§ **Document extract**:
DeHaven v. United States Brewing Co., 153 Ill. App. 126 (1910)

Feb. 15, 1910 · Illinois Appellate Court · Gen. No. 14,901
153 Ill. App. 126

Raphael DeHaven, Plaintiff, Defendant in Error, v. United States Brewing Company et al., Defendants, William Tobin et al., Plaintiffs in Error.

Gen. No. 14,901.

1. Deam-shop Act—what evidence not incompetent. Held, that notes and chattel mortgages were competent as tending to show the straits to which the family of the intoxicant were reduced.

2. Evidence—how cause for discharge established. If a person has been discharged and knows the cause of such discharge, he is competent to testify thereto.

3. Vebdicts—what does not vitiate sealed verdict. It is not error for the court to receive a verdict of a jury even though they may have been allowed to separate after they had signed and sealed it, if when the jury reappeared in court at the hour of its convening, such verdict is read and the jury is polled and acknowledge that such verdict is their verdict.

Action for damages under Dram-Shop Act. Error to the Muncipal Court of Chicago; the Hon. Habby Olson, Judge, presiding.

Heard in the Branch Appellate Court at the October term, 1908.

Affirmed.

Opinion filed February 15, 1910.

John J. Swenie, for plaintiffs in error; T. F. Monahan, of counsel.

*127Carl A. Ross, for defendant in error.

Mr. Justice Smith

delivered the opinion of the court.

Raphael DeHaven, a minor, by his next friend, recovered a judgment against Wiliam Tobin and David McHale, defendants, in the Municipal Court of Chicago for damages under section 9 of the Dram-Shop Act, for $908.33, which the defendants by this writ of error seek to reverse.

§ **Given request**:
Answer these questions about the court case text above.
(a) What was the amount of the judgment Raphael DeHaven recovered?
(b) At which term was the case heard in the Branch Appellate Court?
(c) On what date was the opinion filed?
You won't need the listing that follows to answer anything here.

§ **Extracted information**:
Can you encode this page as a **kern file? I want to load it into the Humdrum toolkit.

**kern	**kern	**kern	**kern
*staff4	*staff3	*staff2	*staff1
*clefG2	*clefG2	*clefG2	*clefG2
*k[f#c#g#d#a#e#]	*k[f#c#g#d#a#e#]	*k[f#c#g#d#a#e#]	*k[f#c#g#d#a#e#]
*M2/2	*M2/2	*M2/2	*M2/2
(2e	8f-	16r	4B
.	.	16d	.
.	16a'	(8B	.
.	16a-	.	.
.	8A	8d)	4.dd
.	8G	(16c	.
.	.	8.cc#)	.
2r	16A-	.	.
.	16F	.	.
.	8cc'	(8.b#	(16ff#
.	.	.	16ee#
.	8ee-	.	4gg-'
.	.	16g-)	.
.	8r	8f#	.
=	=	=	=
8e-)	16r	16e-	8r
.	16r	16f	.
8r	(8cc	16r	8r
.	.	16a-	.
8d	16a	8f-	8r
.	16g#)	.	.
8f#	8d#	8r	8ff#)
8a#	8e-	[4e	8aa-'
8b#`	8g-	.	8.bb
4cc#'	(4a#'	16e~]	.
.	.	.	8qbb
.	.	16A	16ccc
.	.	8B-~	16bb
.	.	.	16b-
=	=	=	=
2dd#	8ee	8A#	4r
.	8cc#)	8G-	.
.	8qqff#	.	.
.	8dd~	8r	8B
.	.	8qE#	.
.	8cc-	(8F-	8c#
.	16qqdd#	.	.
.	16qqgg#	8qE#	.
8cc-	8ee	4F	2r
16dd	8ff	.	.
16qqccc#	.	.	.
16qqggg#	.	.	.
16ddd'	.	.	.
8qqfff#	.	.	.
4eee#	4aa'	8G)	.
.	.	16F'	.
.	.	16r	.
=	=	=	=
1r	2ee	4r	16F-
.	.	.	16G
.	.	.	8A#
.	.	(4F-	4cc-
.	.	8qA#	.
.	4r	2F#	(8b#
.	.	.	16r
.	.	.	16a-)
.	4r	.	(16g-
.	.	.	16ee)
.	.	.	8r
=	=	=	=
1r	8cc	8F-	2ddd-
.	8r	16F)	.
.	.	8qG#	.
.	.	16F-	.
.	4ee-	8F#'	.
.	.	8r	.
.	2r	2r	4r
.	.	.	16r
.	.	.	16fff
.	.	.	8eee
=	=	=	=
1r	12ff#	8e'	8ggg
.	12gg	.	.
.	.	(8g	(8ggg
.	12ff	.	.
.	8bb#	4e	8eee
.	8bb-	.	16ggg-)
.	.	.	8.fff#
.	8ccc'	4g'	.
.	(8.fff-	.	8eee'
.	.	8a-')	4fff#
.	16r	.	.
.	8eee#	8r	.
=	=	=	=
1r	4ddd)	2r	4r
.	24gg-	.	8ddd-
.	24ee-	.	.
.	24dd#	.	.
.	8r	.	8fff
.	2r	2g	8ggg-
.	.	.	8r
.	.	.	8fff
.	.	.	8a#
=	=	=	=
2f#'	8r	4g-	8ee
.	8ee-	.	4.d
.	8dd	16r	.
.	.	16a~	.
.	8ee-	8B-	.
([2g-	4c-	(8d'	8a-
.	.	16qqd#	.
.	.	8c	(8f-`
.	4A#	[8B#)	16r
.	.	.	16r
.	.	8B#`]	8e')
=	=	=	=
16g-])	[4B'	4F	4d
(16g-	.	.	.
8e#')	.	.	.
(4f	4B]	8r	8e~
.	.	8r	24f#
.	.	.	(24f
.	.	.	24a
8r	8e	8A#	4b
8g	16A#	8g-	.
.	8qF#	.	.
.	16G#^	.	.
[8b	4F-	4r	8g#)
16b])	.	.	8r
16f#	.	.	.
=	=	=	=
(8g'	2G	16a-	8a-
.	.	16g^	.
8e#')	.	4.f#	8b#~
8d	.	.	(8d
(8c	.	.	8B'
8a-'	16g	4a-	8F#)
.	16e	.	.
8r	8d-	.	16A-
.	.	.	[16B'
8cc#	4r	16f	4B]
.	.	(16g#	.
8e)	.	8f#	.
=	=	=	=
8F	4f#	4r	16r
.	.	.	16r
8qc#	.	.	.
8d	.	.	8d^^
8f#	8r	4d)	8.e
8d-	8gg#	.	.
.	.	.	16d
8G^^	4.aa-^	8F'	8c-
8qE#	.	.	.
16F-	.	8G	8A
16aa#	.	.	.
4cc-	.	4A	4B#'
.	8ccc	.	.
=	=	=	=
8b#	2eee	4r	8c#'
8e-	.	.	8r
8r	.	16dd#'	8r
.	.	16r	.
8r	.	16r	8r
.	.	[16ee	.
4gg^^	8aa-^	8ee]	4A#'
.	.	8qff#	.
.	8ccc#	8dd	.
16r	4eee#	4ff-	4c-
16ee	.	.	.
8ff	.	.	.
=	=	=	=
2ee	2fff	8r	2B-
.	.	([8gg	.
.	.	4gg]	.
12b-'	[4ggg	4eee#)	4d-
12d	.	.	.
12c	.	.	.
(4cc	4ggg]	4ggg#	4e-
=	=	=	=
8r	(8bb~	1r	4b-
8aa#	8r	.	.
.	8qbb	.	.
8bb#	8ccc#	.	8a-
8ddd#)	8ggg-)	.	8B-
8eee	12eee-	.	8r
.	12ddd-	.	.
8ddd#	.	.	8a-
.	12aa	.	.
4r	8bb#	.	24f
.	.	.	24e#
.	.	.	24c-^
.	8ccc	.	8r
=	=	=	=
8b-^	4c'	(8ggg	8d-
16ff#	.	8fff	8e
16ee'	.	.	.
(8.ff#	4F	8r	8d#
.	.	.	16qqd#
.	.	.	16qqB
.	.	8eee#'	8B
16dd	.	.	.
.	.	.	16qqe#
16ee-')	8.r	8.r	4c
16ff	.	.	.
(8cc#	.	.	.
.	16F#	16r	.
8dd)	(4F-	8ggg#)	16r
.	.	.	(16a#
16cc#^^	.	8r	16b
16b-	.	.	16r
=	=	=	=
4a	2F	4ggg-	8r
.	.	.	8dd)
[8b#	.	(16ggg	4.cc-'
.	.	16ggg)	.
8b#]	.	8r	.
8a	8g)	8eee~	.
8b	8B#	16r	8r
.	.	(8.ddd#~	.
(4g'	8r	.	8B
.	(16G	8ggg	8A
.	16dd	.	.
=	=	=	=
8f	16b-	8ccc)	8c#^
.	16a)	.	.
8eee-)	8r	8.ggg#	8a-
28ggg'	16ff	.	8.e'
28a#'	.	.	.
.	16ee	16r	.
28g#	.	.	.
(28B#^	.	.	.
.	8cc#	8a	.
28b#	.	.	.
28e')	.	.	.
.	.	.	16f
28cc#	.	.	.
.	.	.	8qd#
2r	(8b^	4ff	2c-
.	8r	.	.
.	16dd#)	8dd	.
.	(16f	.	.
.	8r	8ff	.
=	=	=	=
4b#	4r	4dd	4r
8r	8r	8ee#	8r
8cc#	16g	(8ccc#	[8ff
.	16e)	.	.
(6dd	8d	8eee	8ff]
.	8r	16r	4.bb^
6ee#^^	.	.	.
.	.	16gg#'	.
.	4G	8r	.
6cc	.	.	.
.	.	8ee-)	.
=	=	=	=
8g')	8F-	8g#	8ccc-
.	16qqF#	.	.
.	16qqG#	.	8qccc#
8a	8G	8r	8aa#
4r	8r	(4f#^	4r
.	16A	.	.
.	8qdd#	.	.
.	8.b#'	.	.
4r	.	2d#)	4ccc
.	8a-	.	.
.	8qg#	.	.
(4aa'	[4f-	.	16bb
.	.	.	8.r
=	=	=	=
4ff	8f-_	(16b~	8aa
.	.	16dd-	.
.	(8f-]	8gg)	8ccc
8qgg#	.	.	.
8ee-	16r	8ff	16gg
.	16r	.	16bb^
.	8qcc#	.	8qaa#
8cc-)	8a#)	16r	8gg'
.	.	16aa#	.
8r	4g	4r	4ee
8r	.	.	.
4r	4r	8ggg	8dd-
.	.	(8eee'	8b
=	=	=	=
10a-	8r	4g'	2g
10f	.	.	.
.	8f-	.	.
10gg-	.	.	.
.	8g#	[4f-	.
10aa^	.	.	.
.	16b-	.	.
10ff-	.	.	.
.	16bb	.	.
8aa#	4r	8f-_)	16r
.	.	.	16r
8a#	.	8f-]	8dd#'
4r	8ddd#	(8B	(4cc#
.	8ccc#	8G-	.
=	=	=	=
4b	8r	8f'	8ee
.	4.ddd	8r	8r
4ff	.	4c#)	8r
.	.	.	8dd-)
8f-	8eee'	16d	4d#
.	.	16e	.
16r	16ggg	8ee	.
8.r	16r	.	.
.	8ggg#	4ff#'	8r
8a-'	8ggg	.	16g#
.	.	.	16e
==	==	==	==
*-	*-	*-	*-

§ **The result**:
(a) $908.33
(b) The October term, 1908
(c) February 15, 1910